My second would be that she is more supportive and be attracted to be as before because I am still the same person inside .
nice wish list
Thank you for a great topic.
Huggs Patty
Embarrassment seems to be the #1 problem our spouses have with our Dressing. When we had The Talk, I was given only two limitations: No DRESSES (only) in her presence, and keep Bettylou hidden from our kids and her friends, to avoid embarrassing her. And she has since removed the No Dress rule. An awkward situation for us, since the only "solution" is for cross dressing to lose its stigma and become socially acceptable....which, in turn, requires that we present in large numbers as CDs. It's a egg vs chicken conundrum, far beyond this girl's skills to answer.
Hugs,
Bettylou
Hi Betty Lou,
Just a thought, but it seems like significant others always want to be loved (quite rightly) for who they are and not what they look like.
Shouldn't it apply both ways?
Shouldn't we be loved for who we are, whether we are wearing a dress, heels and make-up or coveralls and workboots?
Aurora Eden
Hi Aurora,
I agree with you.
You are speaking of an unconditional love: A beautiful treasure, if you can find it. But it is a rarity in the human species; uncommon among guys, and even more uncommon among GGs. I wish it were otherwise, but the only sure way to find it is to adopt a dog, or a bunny rabbit.
Hugs,
Bettylou
Thank you Melinda,
Good on you and your new therapists. While we certainly don't get to rule the roost and have it all our way, if the relationship is to continue and move forward then we DO have a say in how some things will be within our home. Thats how compromise works.

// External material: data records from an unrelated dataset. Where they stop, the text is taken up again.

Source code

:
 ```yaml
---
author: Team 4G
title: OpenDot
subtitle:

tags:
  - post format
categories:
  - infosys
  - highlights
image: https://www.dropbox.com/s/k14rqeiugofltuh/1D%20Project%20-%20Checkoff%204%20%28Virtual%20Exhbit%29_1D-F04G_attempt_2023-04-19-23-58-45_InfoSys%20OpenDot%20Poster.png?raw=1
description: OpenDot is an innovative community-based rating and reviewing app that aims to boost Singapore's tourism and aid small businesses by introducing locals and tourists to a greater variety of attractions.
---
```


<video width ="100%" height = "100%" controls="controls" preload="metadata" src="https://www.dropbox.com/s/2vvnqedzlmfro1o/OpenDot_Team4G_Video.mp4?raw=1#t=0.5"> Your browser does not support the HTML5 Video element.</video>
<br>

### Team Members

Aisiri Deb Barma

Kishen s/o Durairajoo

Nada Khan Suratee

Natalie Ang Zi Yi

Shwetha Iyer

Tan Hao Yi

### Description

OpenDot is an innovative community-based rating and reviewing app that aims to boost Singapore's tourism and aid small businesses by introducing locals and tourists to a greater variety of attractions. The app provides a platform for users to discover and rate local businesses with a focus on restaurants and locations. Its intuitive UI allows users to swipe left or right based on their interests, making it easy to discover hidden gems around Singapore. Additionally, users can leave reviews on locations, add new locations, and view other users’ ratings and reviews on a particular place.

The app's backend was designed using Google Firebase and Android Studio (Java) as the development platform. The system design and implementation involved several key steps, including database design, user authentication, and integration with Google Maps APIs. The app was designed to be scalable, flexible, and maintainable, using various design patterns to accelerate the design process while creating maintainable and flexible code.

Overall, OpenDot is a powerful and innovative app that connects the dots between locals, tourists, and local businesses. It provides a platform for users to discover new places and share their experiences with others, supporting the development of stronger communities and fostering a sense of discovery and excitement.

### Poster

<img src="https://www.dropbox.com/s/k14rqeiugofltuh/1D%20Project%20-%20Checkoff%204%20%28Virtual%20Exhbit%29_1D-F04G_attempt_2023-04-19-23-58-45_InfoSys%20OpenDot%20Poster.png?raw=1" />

Live well, keep up the counselling, and continue communicating with your partner.
Olivia
Thank you, Olivia. Well said!
You are so brave Melinda.
I don't have a demand just a request that she accepts me without being disgusted with me.
Years ago I told my wife of my feminine desires. While she let me partake to a certain extent, never around her, whenever I just mentioned something from a feminine perspective there was just disgust coming from her. So for many years I more or less suppressed my desires. Oh, from time to time I would put something feminine on, but not for any real length of time. I felt embarrassed that my wife would find out. But just recently I started dressing a little more in earnest. I've been going out of my comfort zone some. Lately I've bought makeup, panties and stockings. It has made me happy. My wife was out of town for several days and I spent those days doing "Girl Time." I was actually smiling more.
Sorry about all the negativity. But the last few months has shown me I can't live without Liara. So I am going to work as hard as I can to get my wife to come around. I have no doubt that it will take awhile, so until I get her on board I will have "Girl Time" in secret. I'm not sad or embarrassed about my passion anymore, I am actually so happy that I decided to get on with my feminine life. I'm also happy I found CDH. It makes me feel so good to express myself to someone.
Thanks Girls
Liara
PS Sorry for the long rant
1. stop moving the goal posts. one day dressing seems to be fine and the next day it is not.
2. don't become automatically defensive when we have a conversation about crossdressing.
3. don't be passive aggressive about crossdressing. We can't move forward without talking about it.
Interesting points, Bettylou. I guess wives tend to see it as a challenge to their turf and many want to retain membership in the group called normal. It is very freeing once you can quit the group.
It’s a tough way to go through life. I am curious about your wife not being attracted to you, yet not wanting to leave. There has to be something about you that she loves. Good luck working it out! Hugs!